- _Task requirements_: Rewrite the records below in full, changing each occurrence of "Viking" to "Crisp" and leaving everything else unchanged.

[Transcribed page contents]
_ _ _ _ _
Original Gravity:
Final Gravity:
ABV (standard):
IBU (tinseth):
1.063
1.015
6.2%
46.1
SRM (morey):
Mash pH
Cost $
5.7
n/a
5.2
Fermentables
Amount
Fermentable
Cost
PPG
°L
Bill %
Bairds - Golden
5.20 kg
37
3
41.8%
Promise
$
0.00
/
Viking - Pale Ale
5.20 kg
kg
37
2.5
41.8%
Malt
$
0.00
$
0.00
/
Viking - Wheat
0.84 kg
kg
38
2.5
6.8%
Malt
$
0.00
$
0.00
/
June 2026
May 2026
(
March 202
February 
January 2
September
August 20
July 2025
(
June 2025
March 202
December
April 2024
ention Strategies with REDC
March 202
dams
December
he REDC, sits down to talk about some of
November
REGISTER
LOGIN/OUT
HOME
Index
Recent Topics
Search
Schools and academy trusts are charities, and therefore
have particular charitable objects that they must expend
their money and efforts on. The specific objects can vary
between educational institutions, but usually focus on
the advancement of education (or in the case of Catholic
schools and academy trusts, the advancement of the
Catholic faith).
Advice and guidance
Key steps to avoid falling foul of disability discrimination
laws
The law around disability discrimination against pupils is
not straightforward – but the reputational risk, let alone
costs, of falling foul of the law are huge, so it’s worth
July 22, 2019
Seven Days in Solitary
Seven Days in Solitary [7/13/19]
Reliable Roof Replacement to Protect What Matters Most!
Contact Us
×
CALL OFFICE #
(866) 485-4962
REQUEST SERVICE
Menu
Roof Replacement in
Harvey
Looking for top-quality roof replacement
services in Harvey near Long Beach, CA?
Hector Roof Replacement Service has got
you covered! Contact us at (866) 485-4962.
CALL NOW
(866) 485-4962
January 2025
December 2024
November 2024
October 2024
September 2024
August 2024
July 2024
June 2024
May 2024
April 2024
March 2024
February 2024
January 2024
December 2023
_ _ _ _ _
- _Reply_:
Original Gravity:
Final Gravity:
ABV (standard):
IBU (tinseth):
1.063
1.015
6.2%
46.1
SRM (morey):
Mash pH
Cost $
5.7
n/a
5.2
Fermentables
Amount
Fermentable
Cost
PPG
°L
Bill %
Bairds - Golden
5.20 kg
37
3
41.8%
Promise
$
0.00
/
Crisp - Pale Ale
5.20 kg
kg
37
2.5
41.8%
Malt
$
0.00
$
0.00
/
Crisp - Wheat
0.84 kg
kg
38
2.5
6.8%
Malt
$
0.00
$
0.00
/
June 2026
May 2026
(
March 202
February 
January 2
September
August 20
July 2025
(
June 2025
March 202
December
April 2024
ention Strategies with REDC
March 202
dams
December
he REDC, sits down to talk about some of
November
REGISTER
LOGIN/OUT
HOME
Index
Recent Topics
Search
Schools and academy trusts are charities, and therefore
have particular charitable objects that they must expend
their money and efforts on. The specific objects can vary
between educational institutions, but usually focus on
the advancement of education (or in the case of Catholic
schools and academy trusts, the advancement of the
Catholic faith).
Advice and guidance
Key steps to avoid falling foul of disability discrimination
laws
The law around disability discrimination against pupils is
not straightforward – but the reputational risk, let alone
costs, of falling foul of the law are huge, so it’s worth
July 22, 2019
Seven Days in Solitary
Seven Days in Solitary [7/13/19]
Reliable Roof Replacement to Protect What Matters Most!
Contact Us
×
CALL OFFICE #
(866) 485-4962
REQUEST SERVICE
Menu
Roof Replacement in
Harvey
Looking for top-quality roof replacement
services in Harvey near Long Beach, CA?
Hector Roof Replacement Service has got
you covered! Contact us at (866) 485-4962.
CALL NOW
(866) 485-4962
January 2025
December 2024
November 2024
October 2024
September 2024
August 2024
July 2024
June 2024
May 2024
April 2024
March 2024
February 2024
January 2024
December 2023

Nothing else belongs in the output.